This day in history: A pre-disgrace Bill Cosby performed with ‘punch’ in Spokane
From 1975: Bill Cosby performed his comedy act at the Spokane Opera House, and he continued “to slice cleanly across the entire realm of human experience.”
At least, that’s what Spokesman-Review critic Les Blumenthal said.
“Cosby is a craftsman, building foundations for his material and it is this attention to detail that gives his style its punch,” Blumenthal wrote.
Cosby had performed at Expo ’74 a year earlier. Blumenthal said “most of the material used Tuesday night was new to Spokane, and that which he used last year was just as funny the second time around.”
From 1925: The Poor Clare Sisters would be getting a new home in Spokane. The sisters in the Catholic order formerly occupied a three-story building at Mission and Cincinnati, but it was sold to the Sisters of Charity of the House of Providence and converted to “an old people’s home.”

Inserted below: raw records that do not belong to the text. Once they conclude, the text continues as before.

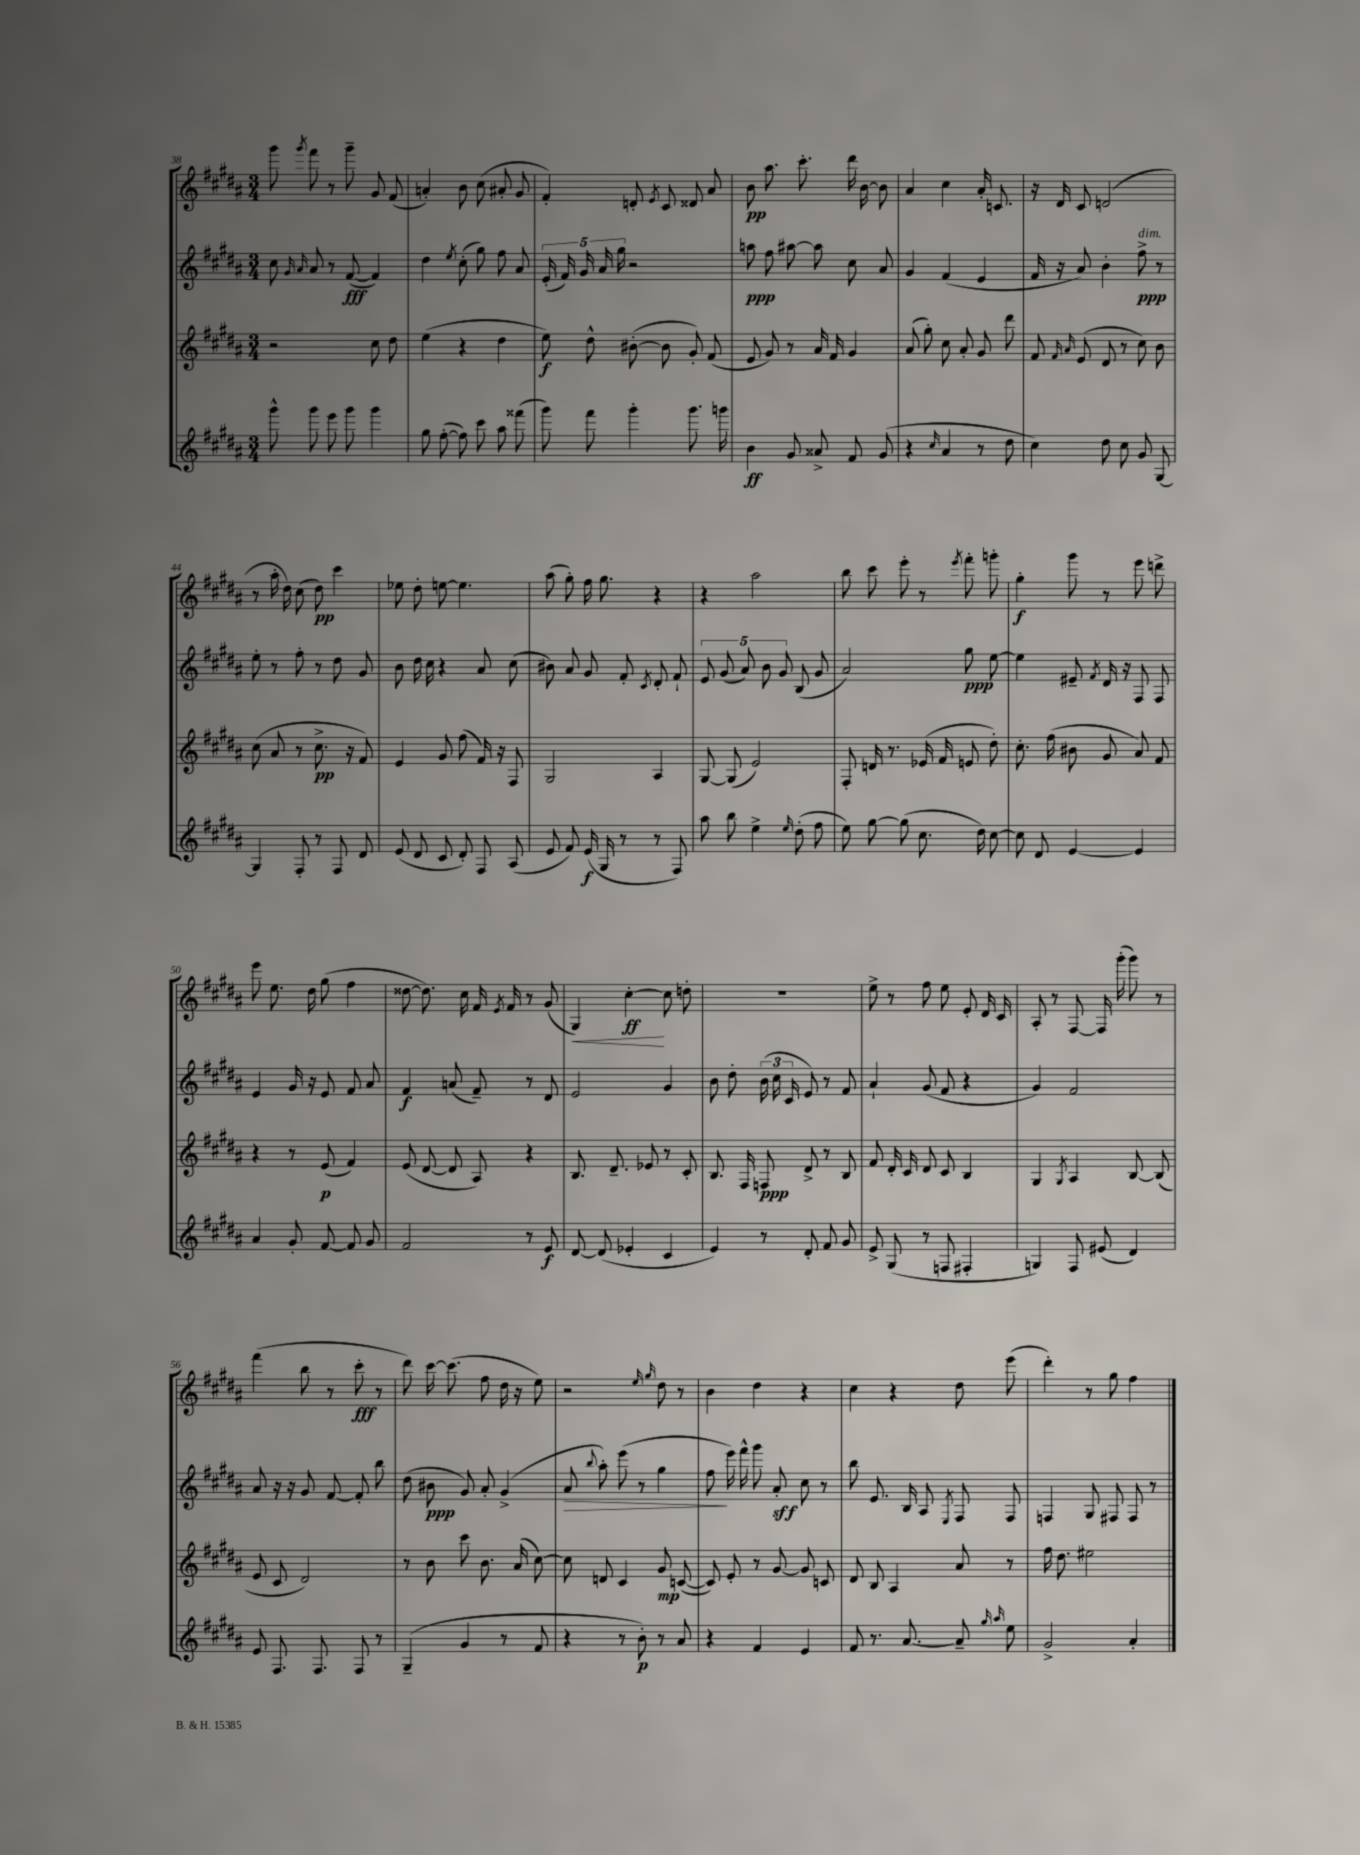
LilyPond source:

<<
\new StaffGroup <<
\new Staff = "s0" {
    \clef treble \key b \major \numericTimeSignature \time 3/4
    \autoBeamOff gis'''8 \acciaccatura { gis'''8 } fis'''8 r8 gis'''8-- gis'8 fis'8( |
    a'4-.) b'8 cis''8( ais'8-. gis'8 |
    fis'4-.) d'8-. \acciaccatura { e'8 } cis'8 disis'8 ais'8 |
    b'8\pp ais''8. cis'''8.-. dis'''16 b'16~ b'8 |
    ais'4 cis''4 ais'16-. c'8. |
    r16 dis'16 cis'8 d'2( |
    r8 ais''16-. dis''16) cis''8( dis''8\pp) cis'''4 |
    ees''8 dis''8-. e''8~ e''4. |
    ais''8( gis''8-.) fis''16 gis''8. r4 |
    r4 ais''2 |
    b''8 cis'''8 e'''8-. r8 \acciaccatura { e'''8 } fis'''8-. g'''8-. |
    gis''4-.\f gis'''8 r8 e'''8 d'''8-> |
    e'''8 e''8. dis''16 gis''8( fis''4 |
    disis''8~ disis''8.) cis''16 fis'16 \acciaccatura { e'8 } fis'16 r8 gis'8( |
    gis4\<) cis''4~-.\ff\! cis''8 d''8-. |
    R2. |
    e''8-> r8 fis''8 e''8 e'8-. dis'16 cis'16 |
    ais8-. r8 fis8~ fis16 gis'''16-.( gis'''8) r8 |
    fis'''4( b''8 r8 cis'''8-.\fff r8 |
    dis'''8) cis'''16~ cis'''8.( fis''8 dis''16 r16 e''8) |
    r2 \grace { e''16 gis''16 } dis''8 r8 |
    b'4 dis''4 r4 |
    cis''4 r4 dis''8 e'''8( |
    dis'''4-.) r8 gis''8 fis''4 \bar "|." |
}
\new Staff = "s1" {
    \clef treble \key b \major \numericTimeSignature \time 3/4
    \autoBeamOff cis''8 \grace { gis'16 ais'16 } ais'8 r8 fis'8~\fff( fis'4) |
    dis''4 \acciaccatura { e''8 } cis''8-.( gis''8) fis''8 ais'8 |
    \tuplet 5/4 { e'16-.( fis'16) gis'16 ais'16 gis''16 } r2 |
    a''8\ppp fis''8 ais''8~ ais''8 cis''8 ais'8 |
    gis'4 fis'4( e'4 |
    fis'16 r16 ais'8) b'4-. fis''8->\ppp^\markup { \italic "dim." } r8 |
    e''8-. r8 fis''8-. r8 dis''8 gis'8 |
    b'8 dis''16 cis''16 r4 ais'8 cis''8( |
    bis'8) ais'8 gis'8 fis'8-. \acciaccatura { cis'8 } dis'8-. fis'8-! |
    \tuplet 5/4 { e'8 gis'8( ais'8) b'8 gis'8 } b8( gis'8 |
    ais'2) gis''8\ppp e''8~ |
    e''4 eis'8-- \acciaccatura { fis'8 } dis'16 r16 fis8 fis8 |
    e'4 gis'16 r16 e'8 fis'8 ais'8 |
    fis'4\f a'8( fis'8--) r8 dis'8 |
    e'2 gis'4 |
    b'8 dis''8-. \tuplet 3/2 { b'16( cis''16 cis'16 } e'8) r8 fis'8 |
    ais'4-! gis'8( fis'8 r4 |
    gis'4) fis'2 |
    ais'8 r16 r16 gis'8 fis'8~ fis'8-. b''8 |
    dis''8( bis'8\ppp gis'8) ais'8-. gis'4->( |
    ais'8\> \appoggiatura { b''8 } ais''8-.) e'''8( r8 gis''4 |
    fis''8\! e'''16) fis'''16-^ gis'''8 ais'8-.\sff cis''8 r8 |
    b''8 e'8. b16 ais8 \acciaccatura { e8 } fis8 fis8 |
    f4 gis8 fis8 fis8 r8 \bar "|." |
}
\new Staff = "s2" {
    \clef treble \key b \major \numericTimeSignature \time 3/4
    \autoBeamOff r2 cis''8 dis''8 |
    e''4( r4 dis''4 |
    e''8\f) dis''8-^ bis'8~-.( bis'8 gis'8-.) fis'8( |
    e'8 gis'8) r8 ais'16 fis'16 gis'4 |
    ais'8( gis''8-.) cis''8 ais'8-. gis'8 dis'''8 |
    fis'8 \grace { fis'16 ais'16 } e'8( dis'8 r8 cis''8) b'8 |
    cis''8( ais'8 r8 cis''8.->\pp r16 fis'8) |
    e'4 gis'8 fis''8( fis'16) r16 fis8 |
    gis2 ais4 |
    gis8~ gis8( e'2) |
    fis8-. d'16 r8. ees'16( fis'16 e'8 dis''8-.) |
    cis''8.-. fis''16( bis'8 gis'8 ais'8) fis'8 |
    r4 r8 e'8\p( fis'4) |
    e'8( dis'8~ dis'8 ais8) r4 |
    b8. dis'8.-- ees'8 r8 cis'8-. |
    b8. fis16 f8\ppp dis'8-> r8 b8 |
    fis'8 dis'16-. cis'16 dis'8 cis'8 b4 |
    gis4 \acciaccatura { gis8 } ais4 b8~ b8( |
    e'8 cis'8 dis'2) |
    r8 b'8 cis'''8 b'8. ais'16( cis''8~) |
    cis''8 d'8 cis'4 gis'8\mp c'8~( |
    c'8) e'8-. r8 gis'8~ gis'8 c'8 |
    dis'8 b8 ais4 ais'8 r8 |
    fis''16 dis''8. eis''2 \bar "|." |
}
\new Staff = "s3" {
    \clef treble \key b \major \numericTimeSignature \time 3/4
    \autoBeamOff gis'''8-^ gis'''8 e'''8 gis'''8 gis'''4 |
    gis''8 fis''8~-.( fis''8) cis'''8 ais''8 fisis'''8( |
    gis'''8) fis'''8 gis'''4-. gis'''8. g'''16 |
    b'4\ff gis'8 aisis'8-> fis'8 gis'8( |
    r4 \grace { cis''16 } ais'4 r8 dis''8 |
    cis''4) dis''8 cis''8 gis'8 gis8~ |
    gis4 fis8-. r8 fis8 dis'8 |
    e'8( dis'8 cis'8 dis'8-.) fis8 ais8( |
    e'8 fis'8) e'16\f( gis16 r8 r8 fis8) |
    ais''8 b''8 e''4-> \grace { e''16 } dis''8-.( fis''8 |
    e''8) gis''8~ gis''8( cis''8. dis''16) cis''8~ |
    cis''8 dis'8 e'4~ e'4 |
    ais'4 gis'8-. fis'8~ fis'8 gis'8 |
    fis'2 r8 e'8\f |
    dis'8~ dis'8( ees'4-. cis'4 |
    e'4) r8 dis'8-. fis'8 gis'8 |
    e'8-> gis8( r8 f8 fis4-. |
    g4) fis8 eis'8( dis'4) |
    e'8 fis8. fis8. fis8 r8 |
    gis4--( gis'4 r8 fis'8 |
    r4 r8 b'8-.\p) r8 ais'8 |
    r4 fis'4 e'4 |
    fis'8 r8. ais'8.~ ais'8-- \grace { gis''16 ais''16 } e''8 |
    gis'2-> ais'4-. \bar "|." |
}
>>
>>
\layout { \context { \Score currentBarNumber = #38 } }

Now, the Poor Clare order had purchased a block at Princeton and Cedar and planned to build a three-story brick building, with 30 rooms and a large chapel.
Also on this day
(From onthisday.com)
1863: President Abraham Lincoln issues “eye-for-an-eye” order to shoot a rebel prisoner for every Black prisoner shot.
1928: George Eastman shows the first amateur color motion pictures to guests, including Thomas Edison, at his New York house.
1935: Penquin publishes its first book, starting the revolution of the paperback. Priced at sixpence each, paperbacks featured a distinctive design and a color-coded system: orange for fiction, blue for biography and green for crime.